Work item
The response should be the lines of the data, starting at the first and ending at the one that contains "analysis of glioma", copied without change.
*** Materials provided ***
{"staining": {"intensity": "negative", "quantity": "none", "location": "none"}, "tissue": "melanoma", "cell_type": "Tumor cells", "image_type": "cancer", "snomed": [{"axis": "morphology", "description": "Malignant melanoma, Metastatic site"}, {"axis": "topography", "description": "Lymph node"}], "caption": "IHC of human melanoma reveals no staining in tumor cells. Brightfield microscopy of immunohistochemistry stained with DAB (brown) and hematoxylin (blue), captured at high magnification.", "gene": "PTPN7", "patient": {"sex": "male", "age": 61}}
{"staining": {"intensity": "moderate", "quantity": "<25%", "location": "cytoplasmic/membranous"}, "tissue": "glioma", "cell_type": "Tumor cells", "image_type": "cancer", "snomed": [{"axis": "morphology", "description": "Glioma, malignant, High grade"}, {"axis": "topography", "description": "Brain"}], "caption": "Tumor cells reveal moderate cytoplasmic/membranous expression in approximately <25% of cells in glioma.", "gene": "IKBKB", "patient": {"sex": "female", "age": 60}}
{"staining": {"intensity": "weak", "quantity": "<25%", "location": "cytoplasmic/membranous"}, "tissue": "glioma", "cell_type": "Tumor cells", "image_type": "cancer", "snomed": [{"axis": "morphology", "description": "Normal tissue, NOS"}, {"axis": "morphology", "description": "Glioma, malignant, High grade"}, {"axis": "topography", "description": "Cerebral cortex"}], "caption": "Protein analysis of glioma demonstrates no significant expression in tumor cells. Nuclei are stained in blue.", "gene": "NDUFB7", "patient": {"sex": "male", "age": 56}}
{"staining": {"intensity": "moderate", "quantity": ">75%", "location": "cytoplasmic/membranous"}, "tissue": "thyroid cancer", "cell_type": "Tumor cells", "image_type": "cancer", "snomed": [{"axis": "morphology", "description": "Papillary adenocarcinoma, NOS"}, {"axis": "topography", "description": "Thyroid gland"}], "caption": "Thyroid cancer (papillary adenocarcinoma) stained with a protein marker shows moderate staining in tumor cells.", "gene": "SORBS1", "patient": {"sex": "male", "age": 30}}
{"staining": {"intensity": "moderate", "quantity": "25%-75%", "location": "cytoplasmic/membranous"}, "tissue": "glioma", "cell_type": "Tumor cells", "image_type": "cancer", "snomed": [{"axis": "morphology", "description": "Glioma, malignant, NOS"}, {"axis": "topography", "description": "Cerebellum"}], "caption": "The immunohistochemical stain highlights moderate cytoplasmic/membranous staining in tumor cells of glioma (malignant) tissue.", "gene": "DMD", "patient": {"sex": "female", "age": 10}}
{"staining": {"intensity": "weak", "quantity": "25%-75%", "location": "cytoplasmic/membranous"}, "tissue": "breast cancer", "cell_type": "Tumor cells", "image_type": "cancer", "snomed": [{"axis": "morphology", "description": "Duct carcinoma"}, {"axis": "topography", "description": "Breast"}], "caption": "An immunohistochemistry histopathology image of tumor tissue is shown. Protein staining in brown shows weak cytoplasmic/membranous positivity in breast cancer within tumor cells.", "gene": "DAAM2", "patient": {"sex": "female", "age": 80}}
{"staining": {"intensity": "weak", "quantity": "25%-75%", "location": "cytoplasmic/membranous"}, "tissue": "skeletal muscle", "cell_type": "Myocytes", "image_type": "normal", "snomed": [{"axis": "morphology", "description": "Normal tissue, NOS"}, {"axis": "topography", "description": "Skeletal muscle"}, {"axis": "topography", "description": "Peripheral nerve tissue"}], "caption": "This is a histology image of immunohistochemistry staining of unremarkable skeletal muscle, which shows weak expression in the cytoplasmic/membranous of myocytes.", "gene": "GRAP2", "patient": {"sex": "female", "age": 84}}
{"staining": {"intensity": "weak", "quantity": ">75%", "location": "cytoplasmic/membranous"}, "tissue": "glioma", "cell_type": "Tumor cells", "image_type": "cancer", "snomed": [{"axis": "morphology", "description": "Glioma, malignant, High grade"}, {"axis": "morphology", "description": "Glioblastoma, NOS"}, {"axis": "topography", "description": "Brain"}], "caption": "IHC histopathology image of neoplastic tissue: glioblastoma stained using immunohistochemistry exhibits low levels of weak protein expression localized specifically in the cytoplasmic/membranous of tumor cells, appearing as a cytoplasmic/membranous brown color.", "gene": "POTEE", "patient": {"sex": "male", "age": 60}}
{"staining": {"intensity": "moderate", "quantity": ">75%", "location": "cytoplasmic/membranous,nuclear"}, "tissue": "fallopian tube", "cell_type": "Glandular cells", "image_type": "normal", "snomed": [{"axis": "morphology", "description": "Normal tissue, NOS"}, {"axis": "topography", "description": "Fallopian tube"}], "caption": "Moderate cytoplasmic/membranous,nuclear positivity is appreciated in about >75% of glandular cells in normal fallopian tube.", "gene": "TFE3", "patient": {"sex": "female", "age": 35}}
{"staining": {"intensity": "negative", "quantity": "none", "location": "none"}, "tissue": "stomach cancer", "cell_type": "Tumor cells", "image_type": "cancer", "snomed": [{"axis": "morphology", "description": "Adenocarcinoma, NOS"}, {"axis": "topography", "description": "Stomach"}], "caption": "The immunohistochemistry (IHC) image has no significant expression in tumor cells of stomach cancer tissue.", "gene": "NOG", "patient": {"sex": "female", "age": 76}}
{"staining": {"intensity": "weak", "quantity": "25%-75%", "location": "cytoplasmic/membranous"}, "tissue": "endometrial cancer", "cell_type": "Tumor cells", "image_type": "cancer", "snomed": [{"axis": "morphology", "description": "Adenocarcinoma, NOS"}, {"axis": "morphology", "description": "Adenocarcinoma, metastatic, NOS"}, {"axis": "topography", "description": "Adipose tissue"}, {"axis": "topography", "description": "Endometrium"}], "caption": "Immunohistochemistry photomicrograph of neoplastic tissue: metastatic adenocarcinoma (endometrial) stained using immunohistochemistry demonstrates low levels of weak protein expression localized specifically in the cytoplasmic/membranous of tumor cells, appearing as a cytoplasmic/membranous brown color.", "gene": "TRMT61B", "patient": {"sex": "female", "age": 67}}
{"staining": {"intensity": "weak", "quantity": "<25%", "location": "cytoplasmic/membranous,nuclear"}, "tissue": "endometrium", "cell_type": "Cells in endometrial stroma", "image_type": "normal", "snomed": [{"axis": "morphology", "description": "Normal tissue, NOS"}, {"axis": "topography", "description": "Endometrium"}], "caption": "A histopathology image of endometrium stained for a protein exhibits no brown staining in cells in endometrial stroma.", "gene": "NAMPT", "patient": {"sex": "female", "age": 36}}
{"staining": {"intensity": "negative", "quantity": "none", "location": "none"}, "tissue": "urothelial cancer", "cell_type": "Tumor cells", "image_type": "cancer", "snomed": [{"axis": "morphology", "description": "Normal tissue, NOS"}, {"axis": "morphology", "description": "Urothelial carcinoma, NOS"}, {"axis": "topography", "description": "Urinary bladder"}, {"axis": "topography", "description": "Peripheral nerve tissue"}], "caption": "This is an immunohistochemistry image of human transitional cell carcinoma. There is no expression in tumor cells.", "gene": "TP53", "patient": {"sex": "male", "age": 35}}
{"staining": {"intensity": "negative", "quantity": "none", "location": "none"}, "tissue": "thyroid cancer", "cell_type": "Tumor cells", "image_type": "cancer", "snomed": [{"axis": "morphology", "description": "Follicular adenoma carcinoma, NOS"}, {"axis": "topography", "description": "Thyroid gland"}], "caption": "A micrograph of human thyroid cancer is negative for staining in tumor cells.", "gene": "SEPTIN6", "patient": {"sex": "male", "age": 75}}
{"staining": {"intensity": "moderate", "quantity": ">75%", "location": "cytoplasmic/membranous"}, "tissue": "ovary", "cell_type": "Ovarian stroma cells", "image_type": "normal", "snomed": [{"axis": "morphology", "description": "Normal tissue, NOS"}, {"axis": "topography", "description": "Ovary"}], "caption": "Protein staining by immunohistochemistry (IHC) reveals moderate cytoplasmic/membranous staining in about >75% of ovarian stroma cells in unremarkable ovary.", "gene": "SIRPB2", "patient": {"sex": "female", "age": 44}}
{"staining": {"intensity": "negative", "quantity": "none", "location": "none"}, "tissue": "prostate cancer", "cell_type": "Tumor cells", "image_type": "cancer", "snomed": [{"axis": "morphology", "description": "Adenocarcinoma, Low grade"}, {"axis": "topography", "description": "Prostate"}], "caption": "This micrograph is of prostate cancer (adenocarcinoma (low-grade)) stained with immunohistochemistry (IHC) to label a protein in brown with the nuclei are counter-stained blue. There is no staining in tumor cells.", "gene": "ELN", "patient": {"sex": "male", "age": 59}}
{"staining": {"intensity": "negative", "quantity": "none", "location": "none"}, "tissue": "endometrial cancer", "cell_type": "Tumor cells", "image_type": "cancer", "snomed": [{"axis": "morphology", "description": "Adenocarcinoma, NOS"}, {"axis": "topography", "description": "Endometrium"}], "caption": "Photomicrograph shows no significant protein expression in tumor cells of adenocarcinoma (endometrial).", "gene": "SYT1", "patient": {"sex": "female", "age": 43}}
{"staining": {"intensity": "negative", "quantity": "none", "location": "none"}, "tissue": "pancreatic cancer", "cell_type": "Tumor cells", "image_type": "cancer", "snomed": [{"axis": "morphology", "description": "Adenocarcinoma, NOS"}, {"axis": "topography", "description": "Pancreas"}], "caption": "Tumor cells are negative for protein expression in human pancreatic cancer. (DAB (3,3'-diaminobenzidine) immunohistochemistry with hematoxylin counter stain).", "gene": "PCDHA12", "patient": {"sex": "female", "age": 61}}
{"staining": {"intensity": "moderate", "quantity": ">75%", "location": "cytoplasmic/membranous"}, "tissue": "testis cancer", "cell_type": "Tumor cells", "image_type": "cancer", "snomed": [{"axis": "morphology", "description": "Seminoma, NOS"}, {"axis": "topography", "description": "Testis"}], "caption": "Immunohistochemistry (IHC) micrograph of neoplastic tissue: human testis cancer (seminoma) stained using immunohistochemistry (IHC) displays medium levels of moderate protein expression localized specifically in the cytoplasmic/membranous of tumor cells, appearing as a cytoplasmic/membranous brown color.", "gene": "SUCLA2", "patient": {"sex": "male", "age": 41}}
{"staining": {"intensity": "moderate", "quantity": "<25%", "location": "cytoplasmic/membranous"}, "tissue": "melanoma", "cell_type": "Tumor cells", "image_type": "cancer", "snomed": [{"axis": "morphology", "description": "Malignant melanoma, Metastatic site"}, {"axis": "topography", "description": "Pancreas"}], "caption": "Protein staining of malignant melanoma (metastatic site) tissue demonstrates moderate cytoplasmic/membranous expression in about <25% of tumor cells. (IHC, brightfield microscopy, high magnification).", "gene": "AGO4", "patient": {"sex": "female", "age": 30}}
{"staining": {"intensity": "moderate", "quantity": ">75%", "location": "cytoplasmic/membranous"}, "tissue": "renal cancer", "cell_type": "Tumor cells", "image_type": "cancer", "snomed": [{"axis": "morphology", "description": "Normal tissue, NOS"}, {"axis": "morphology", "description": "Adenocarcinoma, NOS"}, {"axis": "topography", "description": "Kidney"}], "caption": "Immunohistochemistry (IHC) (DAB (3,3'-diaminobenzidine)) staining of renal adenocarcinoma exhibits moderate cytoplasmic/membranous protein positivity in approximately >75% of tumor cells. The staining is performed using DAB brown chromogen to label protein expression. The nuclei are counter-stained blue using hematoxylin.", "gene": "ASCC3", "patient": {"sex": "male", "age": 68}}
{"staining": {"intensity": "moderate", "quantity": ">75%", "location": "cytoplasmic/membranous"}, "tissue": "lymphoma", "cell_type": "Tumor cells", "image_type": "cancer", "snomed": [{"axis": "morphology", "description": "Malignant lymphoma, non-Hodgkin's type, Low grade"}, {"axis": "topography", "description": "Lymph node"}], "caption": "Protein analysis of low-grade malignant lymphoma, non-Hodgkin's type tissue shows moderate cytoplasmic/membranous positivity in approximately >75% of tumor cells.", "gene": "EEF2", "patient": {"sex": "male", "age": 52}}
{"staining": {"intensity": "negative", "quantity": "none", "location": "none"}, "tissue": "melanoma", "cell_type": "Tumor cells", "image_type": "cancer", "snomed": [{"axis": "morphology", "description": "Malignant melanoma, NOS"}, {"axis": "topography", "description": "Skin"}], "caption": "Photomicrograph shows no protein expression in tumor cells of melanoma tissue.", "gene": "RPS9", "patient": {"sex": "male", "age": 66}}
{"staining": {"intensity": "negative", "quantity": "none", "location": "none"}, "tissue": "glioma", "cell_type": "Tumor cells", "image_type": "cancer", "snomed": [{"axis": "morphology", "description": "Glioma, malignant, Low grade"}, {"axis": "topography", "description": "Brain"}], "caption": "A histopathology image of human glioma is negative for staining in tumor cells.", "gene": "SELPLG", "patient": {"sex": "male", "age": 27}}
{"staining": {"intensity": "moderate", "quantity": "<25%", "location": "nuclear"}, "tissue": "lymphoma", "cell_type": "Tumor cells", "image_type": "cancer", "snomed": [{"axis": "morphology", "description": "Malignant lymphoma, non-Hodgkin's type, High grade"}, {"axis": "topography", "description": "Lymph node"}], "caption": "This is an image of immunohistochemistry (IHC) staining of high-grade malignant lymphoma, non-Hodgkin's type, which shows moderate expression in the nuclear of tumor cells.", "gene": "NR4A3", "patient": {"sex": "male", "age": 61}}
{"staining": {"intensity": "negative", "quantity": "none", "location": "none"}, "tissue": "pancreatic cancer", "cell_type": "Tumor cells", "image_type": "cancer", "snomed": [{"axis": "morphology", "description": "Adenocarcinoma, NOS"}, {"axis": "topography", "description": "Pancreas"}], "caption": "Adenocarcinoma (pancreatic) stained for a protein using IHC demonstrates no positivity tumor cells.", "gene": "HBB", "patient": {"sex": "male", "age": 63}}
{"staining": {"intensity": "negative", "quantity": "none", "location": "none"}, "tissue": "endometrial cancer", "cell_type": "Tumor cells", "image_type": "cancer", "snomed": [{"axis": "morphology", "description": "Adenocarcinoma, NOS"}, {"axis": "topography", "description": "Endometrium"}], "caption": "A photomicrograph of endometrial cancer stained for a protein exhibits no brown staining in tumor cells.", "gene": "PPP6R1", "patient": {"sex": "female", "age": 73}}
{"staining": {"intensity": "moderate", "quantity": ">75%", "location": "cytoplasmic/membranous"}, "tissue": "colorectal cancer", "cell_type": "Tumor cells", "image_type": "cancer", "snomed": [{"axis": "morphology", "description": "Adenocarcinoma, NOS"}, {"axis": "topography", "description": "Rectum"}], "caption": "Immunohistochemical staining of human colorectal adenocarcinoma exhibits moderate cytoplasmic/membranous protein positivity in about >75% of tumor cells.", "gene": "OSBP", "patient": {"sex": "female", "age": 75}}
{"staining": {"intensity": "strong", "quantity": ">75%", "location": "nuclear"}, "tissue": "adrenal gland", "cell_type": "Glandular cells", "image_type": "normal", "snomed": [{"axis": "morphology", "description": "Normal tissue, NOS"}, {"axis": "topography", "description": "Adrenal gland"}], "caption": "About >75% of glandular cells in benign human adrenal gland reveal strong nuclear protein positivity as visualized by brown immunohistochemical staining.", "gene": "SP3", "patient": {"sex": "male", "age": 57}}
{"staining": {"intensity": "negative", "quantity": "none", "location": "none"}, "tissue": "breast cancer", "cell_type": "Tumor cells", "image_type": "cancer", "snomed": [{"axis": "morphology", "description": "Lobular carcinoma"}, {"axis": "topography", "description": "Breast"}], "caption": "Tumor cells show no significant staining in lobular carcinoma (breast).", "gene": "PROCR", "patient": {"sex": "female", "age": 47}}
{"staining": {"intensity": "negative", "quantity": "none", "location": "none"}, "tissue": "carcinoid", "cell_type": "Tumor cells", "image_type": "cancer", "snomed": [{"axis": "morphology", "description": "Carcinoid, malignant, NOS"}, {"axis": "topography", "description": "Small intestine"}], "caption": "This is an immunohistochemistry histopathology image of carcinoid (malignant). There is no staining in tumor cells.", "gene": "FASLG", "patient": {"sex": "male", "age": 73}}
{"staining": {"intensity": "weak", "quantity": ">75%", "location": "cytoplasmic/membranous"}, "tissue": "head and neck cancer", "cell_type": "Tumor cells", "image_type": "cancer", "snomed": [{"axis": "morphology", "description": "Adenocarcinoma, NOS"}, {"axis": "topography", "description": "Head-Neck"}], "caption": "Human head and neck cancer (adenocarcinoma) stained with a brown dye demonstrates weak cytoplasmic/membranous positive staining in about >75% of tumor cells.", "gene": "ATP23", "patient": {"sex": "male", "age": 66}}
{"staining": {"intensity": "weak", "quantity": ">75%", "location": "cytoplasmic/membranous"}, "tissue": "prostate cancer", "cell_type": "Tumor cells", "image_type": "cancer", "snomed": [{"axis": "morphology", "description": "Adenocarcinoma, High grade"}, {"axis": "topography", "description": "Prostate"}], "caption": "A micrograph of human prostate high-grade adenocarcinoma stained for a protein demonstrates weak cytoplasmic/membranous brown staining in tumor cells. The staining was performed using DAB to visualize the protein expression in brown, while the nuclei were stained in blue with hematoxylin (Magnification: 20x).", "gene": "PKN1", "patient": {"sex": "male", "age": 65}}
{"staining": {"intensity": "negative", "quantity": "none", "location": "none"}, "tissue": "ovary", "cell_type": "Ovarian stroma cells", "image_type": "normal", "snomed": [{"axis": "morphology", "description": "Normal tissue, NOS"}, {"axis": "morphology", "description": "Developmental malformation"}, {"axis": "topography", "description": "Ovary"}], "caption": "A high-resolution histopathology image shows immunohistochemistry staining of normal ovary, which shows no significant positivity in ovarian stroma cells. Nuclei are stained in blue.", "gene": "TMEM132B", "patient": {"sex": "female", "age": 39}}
***
Task answer
{"staining": {"intensity": "negative", "quantity": "none", "location": "none"}, "tissue": "melanoma", "cell_type": "Tumor cells", "image_type": "cancer", "snomed": [{"axis": "morphology", "description": "Malignant melanoma, Metastatic site"}, {"axis": "topography", "description": "Lymph node"}], "caption": "IHC of human melanoma reveals no staining in tumor cells. Brightfield microscopy of immunohistochemistry stained with DAB (brown) and hematoxylin (blue), captured at high magnification.", "gene": "PTPN7", "patient": {"sex": "male", "age": 61}}
{"staining": {"intensity": "moderate", "quantity": "<25%", "location": "cytoplasmic/membranous"}, "tissue": "glioma", "cell_type": "Tumor cells", "image_type": "cancer", "snomed": [{"axis": "morphology", "description": "Glioma, malignant, High grade"}, {"axis": "topography", "description": "Brain"}], "caption": "Tumor cells reveal moderate cytoplasmic/membranous expression in approximately <25% of cells in glioma.", "gene": "IKBKB", "patient": {"sex": "female", "age": 60}}
{"staining": {"intensity": "weak", "quantity": "<25%", "location": "cytoplasmic/membranous"}, "tissue": "glioma", "cell_type": "Tumor cells", "image_type": "cancer", "snomed": [{"axis": "morphology", "description": "Normal tissue, NOS"}, {"axis": "morphology", "description": "Glioma, malignant, High grade"}, {"axis": "topography", "description": "Cerebral cortex"}], "caption": "Protein analysis of glioma demonstrates no significant expression in tumor cells. Nuclei are stained in blue.", "gene": "NDUFB7", "patient": {"sex": "male", "age": 56}}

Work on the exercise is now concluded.